My last Harley was a 40-miles-per-gallon bike when new, and when I put an S&S stroker motor in it, it joined the  33-miles-per-gallon club and I received a personal thank you note from the Emir.  Yamaha’s old V-Max got 27 mpg.  Yeah, I know, there’s a huge difference in displacement between a Harley and a China bike.  But if you don’t like spending $5 bucks a gallon for Biden gas, a Chinese motorcycle can lessen the pain.

Reason 7:  Style

You know, all those years I rode an RX3, the keyboard commandos criticized the bike for copying BMW’s styling.

Gobi Gresh, on a Chinese motorcycle, riding in the Gobi desert. 6000 miles in the ancient kingdom with nine other riders on China bikes, and nobody missed a beat.

Hell, I can’t see much of a difference in any of the ADV bikes’ styling for the last 15 or 20 years.  They all look like the illegitmate offspring of a wasp mating with an armored personnel carrier.  It’s the ADV style.  I think it looks good.  And unlike the Teutonic Tower bikes (you know, the Special K and GoSlow machines), I could get my leg over the RX3’s saddle.

Reason 8:   Individuality

At one of the Love Rides (do they still even do those anymore?) Jay Leno was the grand marshall, and when he got up on stage, he asked if anybody had seen his buddy.  “You know, the gray-haired guy with the black Harley T-shirt and pot belly…”  It got a good laugh, but a lot of rugged individualist podiatrists, dentists, lawyers, and other pseudo-bad-asses were looking around nervously.   You know what I mean.
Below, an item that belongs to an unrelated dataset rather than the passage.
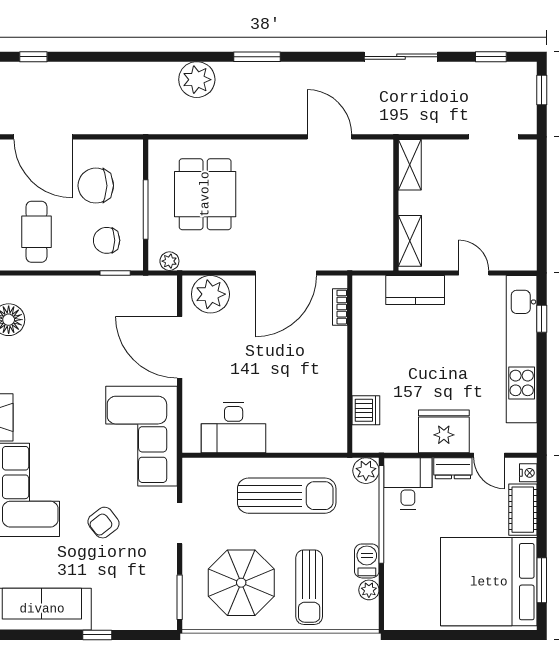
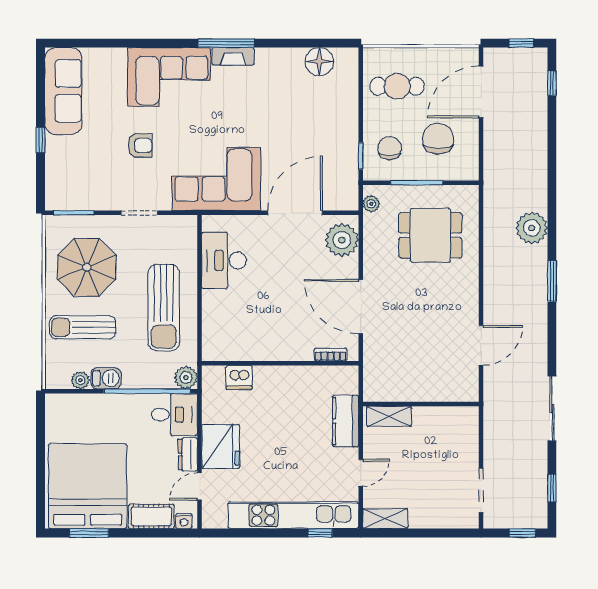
shelving: (410, 165) -> (385, 519), moved
armchair: (103, 523) -> (140, 145), turned 128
The folks at the River Runs could be made by a cookie cutter.  Their moms all dress them the same.  BMW riders?  Stop in at any Starbuck’s and check out the Power Rangers inside. It’s the same deal.
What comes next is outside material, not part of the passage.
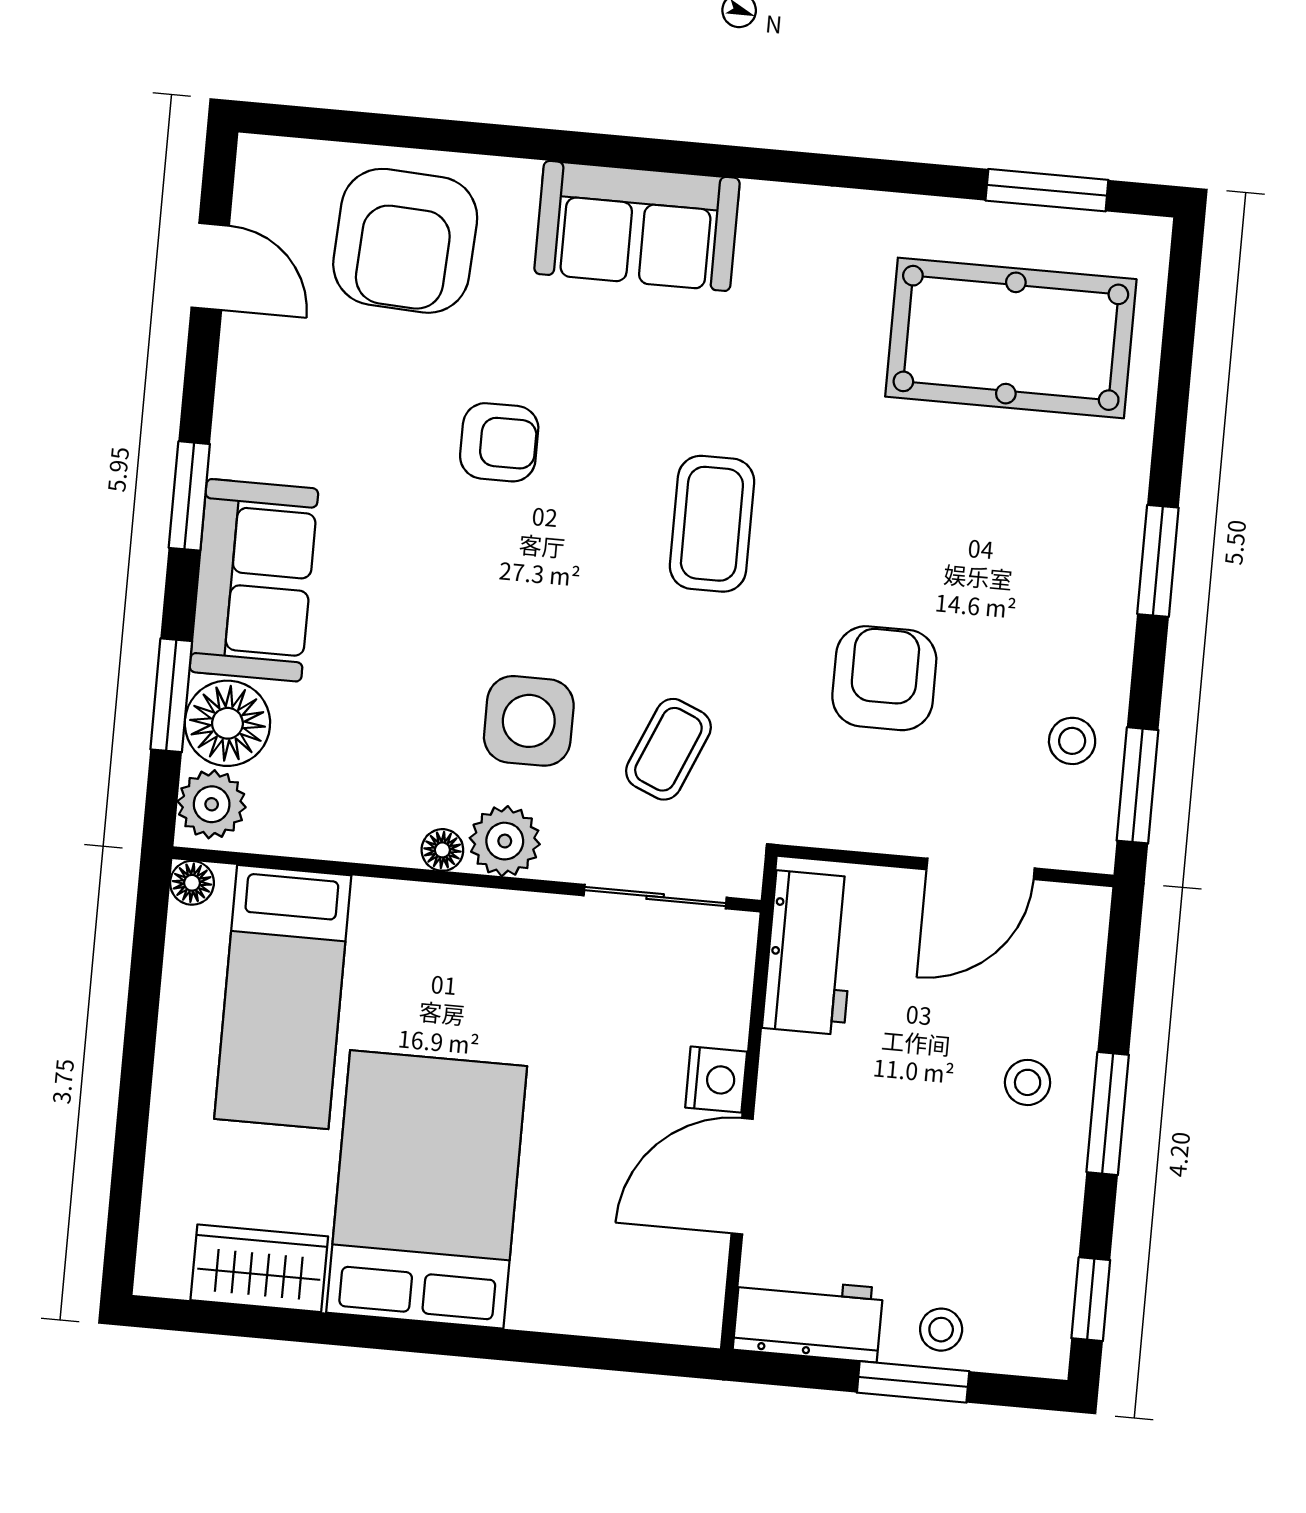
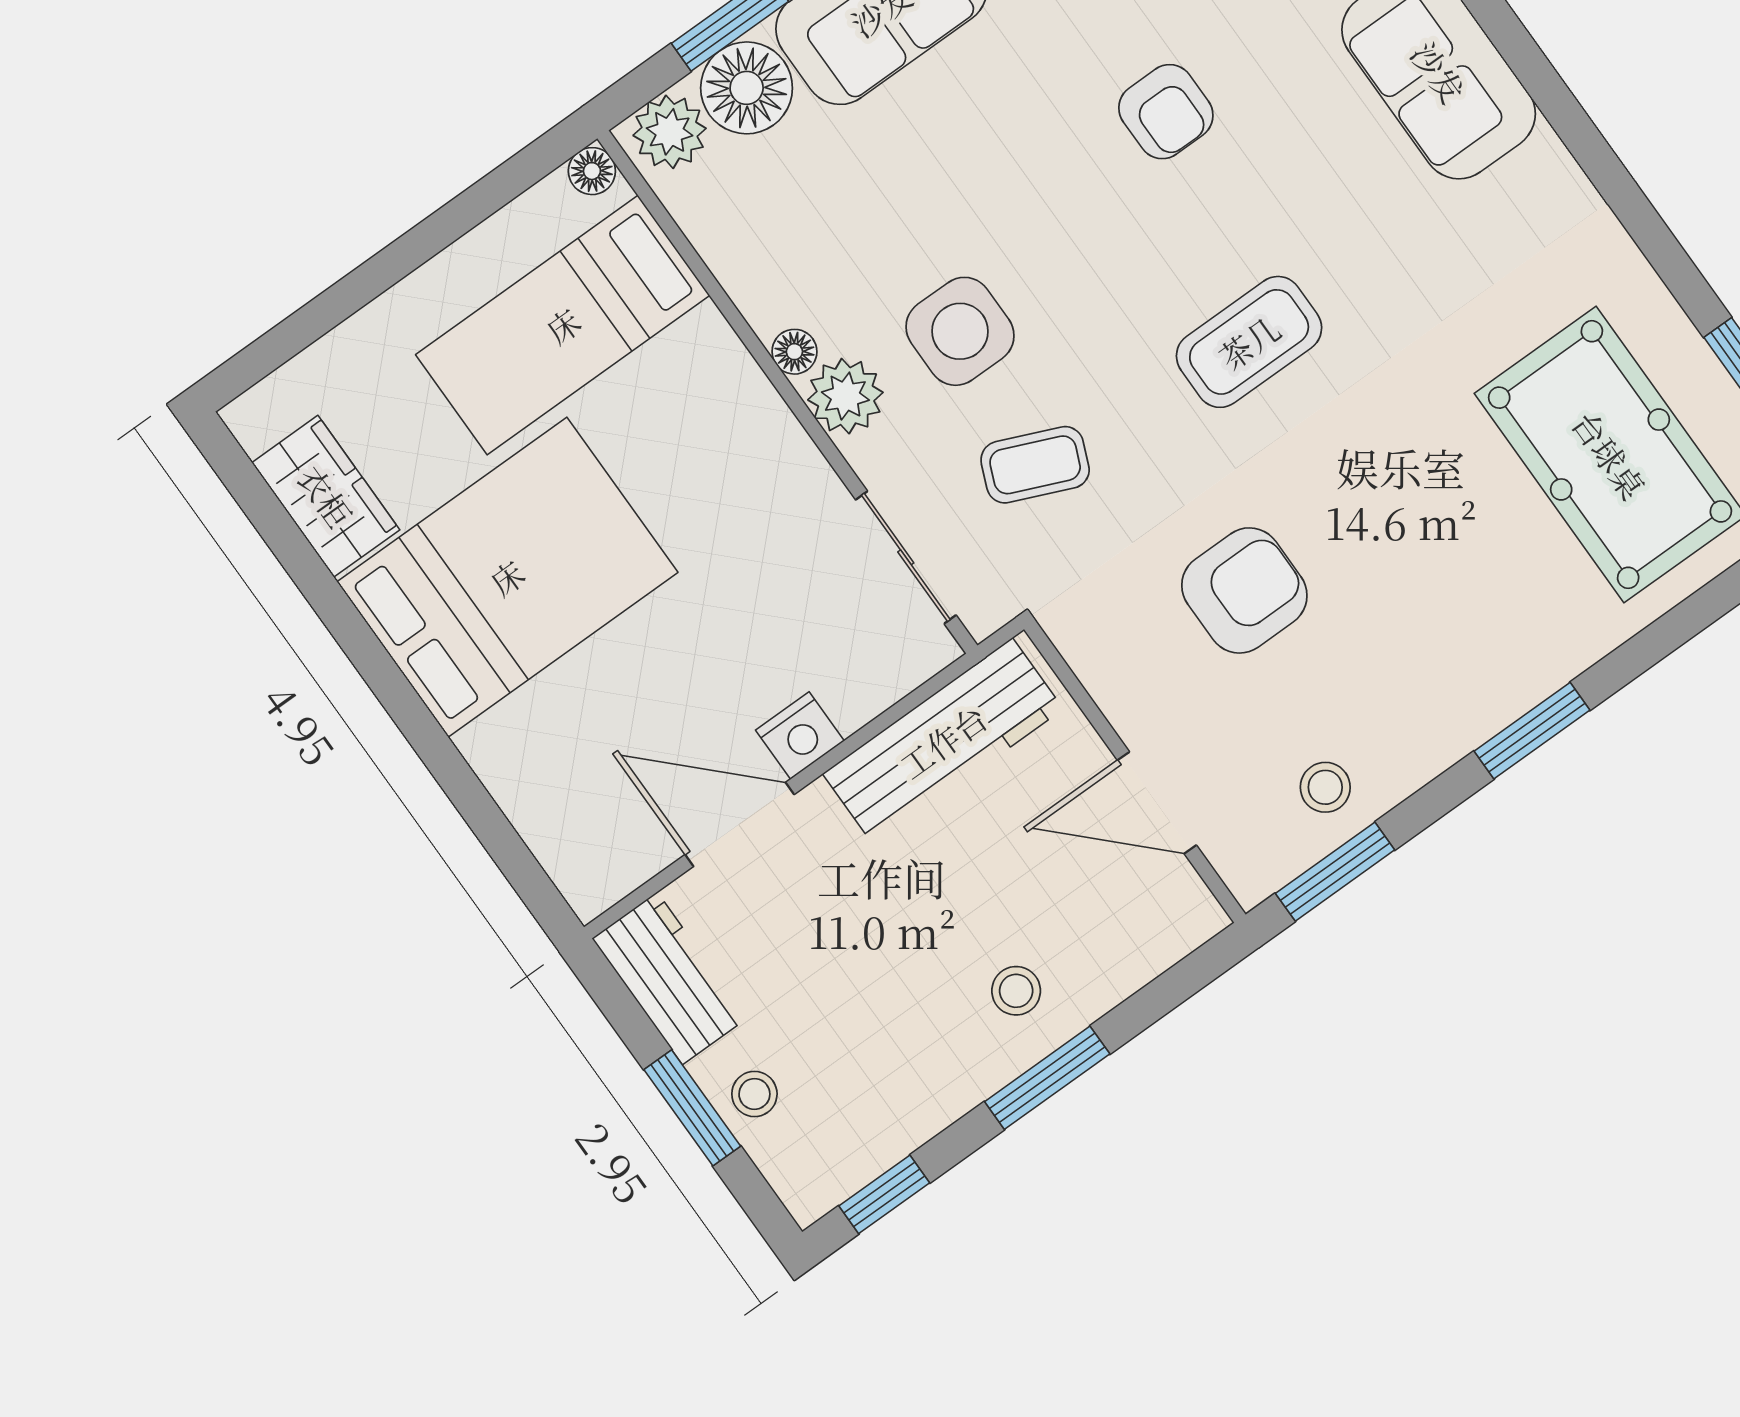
workbench: (810, 953) -> (943, 741), width x1.38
One of the Hollister events, where all the individualists converge.  They’re all trying to be Marlon Brando.

Ride a Chinese motorcycle, though, and you’ll stand apart.  Trust me on this…you won’t bump into too many people riding a Zongshen or a Loncin at the Rock Store.  Other riders may make snarky comments about your bike in ignorance, without knowing where many of the parts on their bikes are made (that’s because their manufacturers try to keep it a secret, as explained below).

Reason 9:  You May Already Be On A Chinese Motorcycle…

…but you just don’t know it.  Some bikes that you think are made in Japan are actually completely manufactured in China.  Others have significant Chinese content.  I’m not just talking bits and pieces…I’m referring to castings, electronics, and in some cases, the complete engine (it’s no accident you sometimes hear Chinese factory technicians humming the Horst Wessel song).  You ubermensch riders on a first-name basis with your barristas know who you are, but did you know you’re already riding a China bike?  I know…we live in a free country.  If you feel comfortable spending $5 for a cup of coffee when you should be buying 技术支持隆鑫 decals (it means Powered by Loncin) for your $1800 panniers, more power to you.


So there you have it.  I could make excuses and blame this entire blog on Gresh (the topic was his idea), but that’s not me.  And for all you guys who look at the Chinese motorcycles I’ve owned and tell me “You Coulda Bought A Used Sportster” (sung to the tune of I’m A Yankee Doodle Dandy), well, all I can say is “heh heh heh.”